Indeed Bin Laden is no longer the celebrity he once was; he may still be free but few leaders have been able to exert a decisive influence on world events by sitting in a cave for years on end. Recently Bin Laden tried to soften the disappointment of his followers over the reversal of fortunes in Iraq by calling for a new Jihad against Jews in Israel and abroad, not the most original Jihad broadcast of all time. Ayman al-Zawahiri, (the gobby one with the even more punchable face) recently held a webcast with Al Qaeda supporters in which he was forced to defend the group’s record on civilian deaths. Ever the charmer Zawahiri blamed “unintentional errors” or enemies for using civilians as “shields”. Essentially Al Qaeda has boxed itself into a corner and it has little room for manoeuvre. The killing or capture of Bin Laden and Zawahiri may even fatally unhinge the group; certainly it would be a devastating blow to an organisation already on the backfoot.

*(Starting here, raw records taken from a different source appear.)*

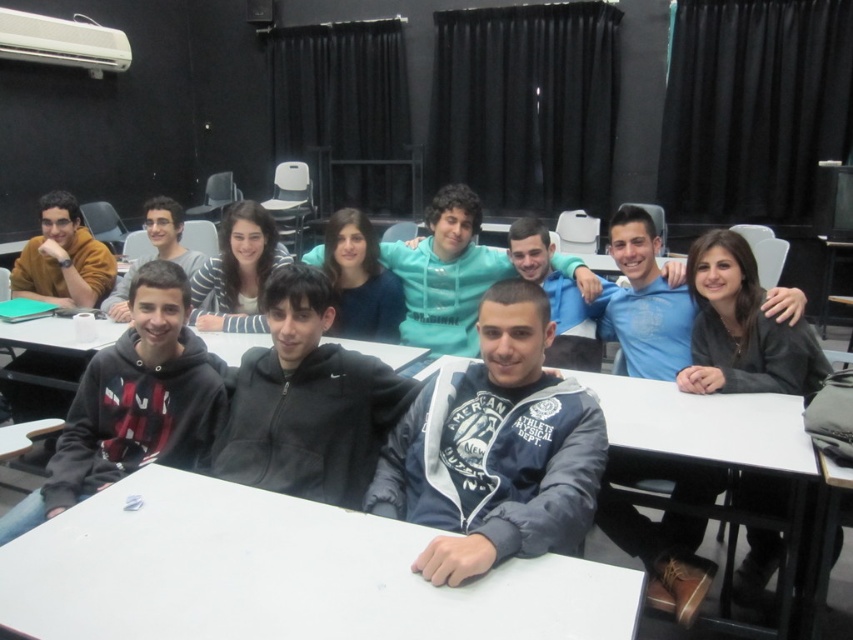
Question: Can you confirm if white matte table at center is positioned to the right of striped fabric shirt at center?

Choices:
 (A) no
 (B) yes

Answer: (B)

Question: Which point appears closest to the camera in this image?

Choices:
 (A) (131, 291)
 (B) (769, 381)

Answer: (A)

Question: Is blue fabric jacket at center positioned in front of dark gray sweater at center?

Choices:
 (A) no
 (B) yes

Answer: (B)

Question: Which object is the closest to the blue fabric jacket at center?

Choices:
 (A) dark gray sweater at center
 (B) striped fabric shirt at center
 (C) black fleece hoodie at left
 (D) white matte table at center

Answer: (D)

Question: Which point appears farthest from the camera in this image?

Choices:
 (A) (463, 460)
 (B) (784, 506)
 (C) (260, 225)

Answer: (C)

Question: Is black fleece hoodie at left thinner than striped fabric shirt at center?

Choices:
 (A) no
 (B) yes

Answer: (A)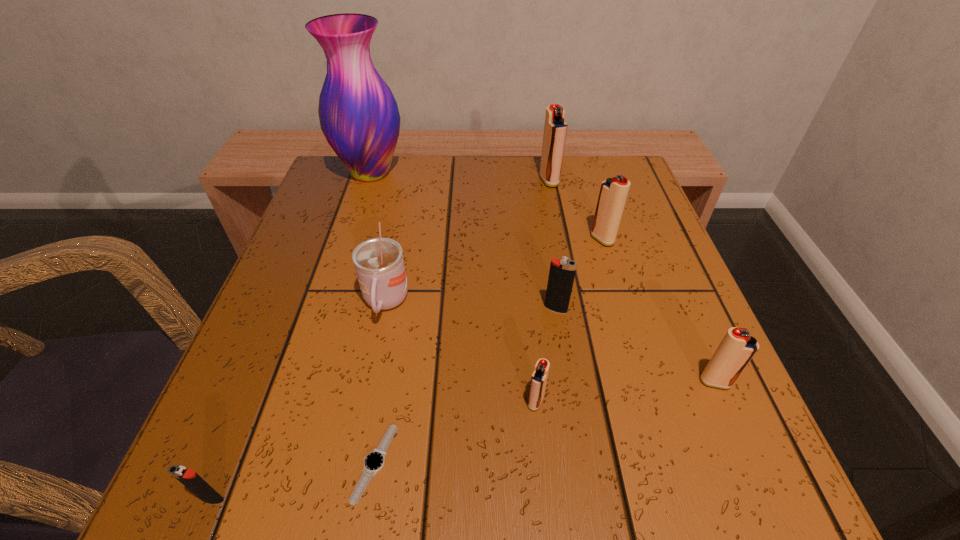
Identify the location of vase. (359, 117).

Where is `purple vase`? The height and width of the screenshot is (540, 960). purple vase is located at coordinates (359, 117).

Where is `the farthest red igniter`? This screenshot has width=960, height=540. the farthest red igniter is located at coordinates (555, 128).

Identify the location of the farthest igniter. Image resolution: width=960 pixels, height=540 pixels. (555, 128).

Where is `the third nearest red igniter`? Image resolution: width=960 pixels, height=540 pixels. the third nearest red igniter is located at coordinates (613, 193).

You are a GUI agent. You are given a task and a screenshot of the screen. Output one action in this format:
    pyautogui.click(x=<x>, y=<y>)
    Task: Click on the second object from right to left
    
    Given the screenshot: What is the action you would take?
    pyautogui.click(x=613, y=193)

Locate an element on the screen. cup is located at coordinates (379, 264).

This screenshot has height=540, width=960. Find the location of `the third farthest igniter`. the third farthest igniter is located at coordinates (562, 272).

The image size is (960, 540). I want to click on the bigger black igniter, so click(562, 272).

Where is `the rightmost red igniter`? the rightmost red igniter is located at coordinates (737, 348).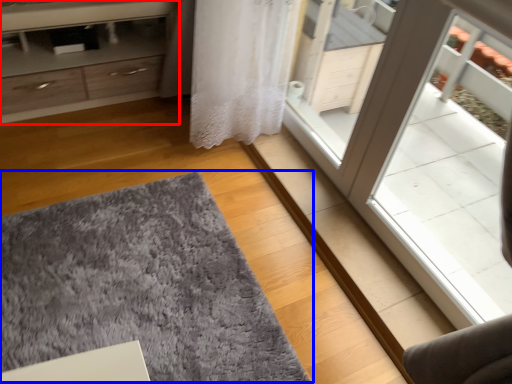
Question: Which object appears closest to the camera in this image, chest of drawers (highlighted by a red box) or doormat (highlighted by a blue box)?

Choices:
 (A) chest of drawers
 (B) doormat

Answer: (B)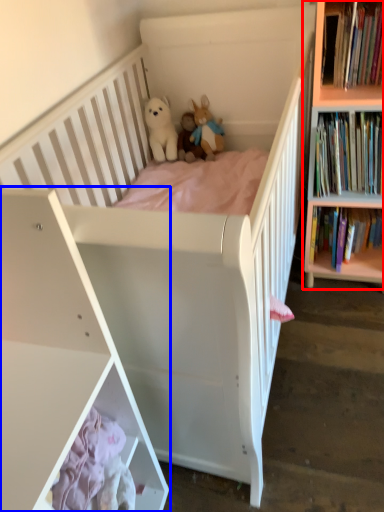
Question: Which of the following is the closest to the observer, bookcase (highlighted by a red box) or shelf (highlighted by a blue box)?

Choices:
 (A) bookcase
 (B) shelf

Answer: (B)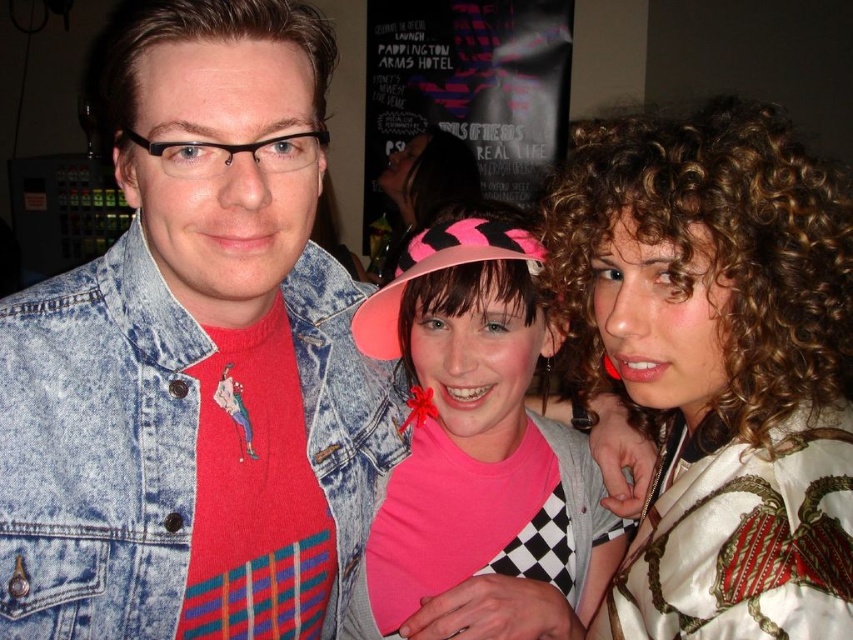
Looking at this image, you are a photographer at the event and need to adjust the camera focus. The camera can only focus on objects within a 50 cm range. Are the two people closest to the white satin blouse at center within the focus range?

The two people closest to the white satin blouse at center are 52.41 centimeters apart, which exceeds the camera focus range of 50 cm. Therefore, they are slightly out of focus.

You are a photographer at the event and want to capture a clear shot of both the pink matte hat at center and the silky white robe with red and gold patterns at right. Which object should you focus on first to ensure both are in focus?

You should focus on the pink matte hat at center first since it is closer to the viewer than the silky white robe with red and gold patterns at right. By focusing on the closer object, the depth of field may allow both to be in focus.

You are a photographer trying to capture a candid shot of the faded denim jacket at upper left and the pink fabric hat at center. Your camera has a maximum focus range of 5 feet. Will you be able to capture both subjects in focus without moving your position?

The distance between the faded denim jacket at upper left and the pink fabric hat at center is 5.68 feet, which exceeds the camera maximum focus range of 5 feet. Therefore, you cannot capture both subjects in focus without moving your position.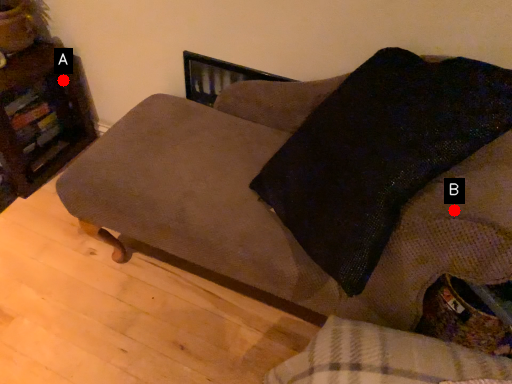
Question: Two points are circled on the image, labeled by A and B beside each circle. Which point is further to the camera?

Choices:
 (A) A is further
 (B) B is further

Answer: (A)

I’m sure Al Qaeda will survive for many years to come but its operational abilities may have been compromised to an extent that we could not have believed possible barely a year ago. What I think may happen as a result is that the struggle that originally began in 1998 against Al Qaeda will be subsumed by a struggle against Al Qaeda inspired groups and then against radical Islam more generally. There is plenty of evidence that groups inspired, but not controlled by Al Qaeda pose a huge threat to our security. The arrest of two white Muslim converts on terrorism charges in recent weeks underscores the fact that Wahabbist inspired terror remains a long term threat. Even if that threat diminishes a nuclear armed Iran and its protégé groups in the Middle East will perhaps pose the most challenging questions in the coming century. And then there is Islam itself, can an unreformed and often supremacist religion be fully integrated into the modern world? I have yet to see anyone in power address this question in a calm and reasonable manner. The war against terrorism, religious dogma and fascism will surely continue far into the future.
While I would not be surprised if it carries out further mass casualty attacks in the near future, Al Qaeda’s star may fall far quicker than we imagined was possible in 2001. Provided that the West keeps up the pressure and doesn’t loose its resolve Al Qaeda will continue to disappear from the public consciousness. Bin Laden may never be brought to justice but he may become the next best thing, an irrelevance. Yet ten years into the Long War it is worth remembering that other cliché to come out of Ulster’s troubles; we have to be lucky all the time, they only have to be lucky once.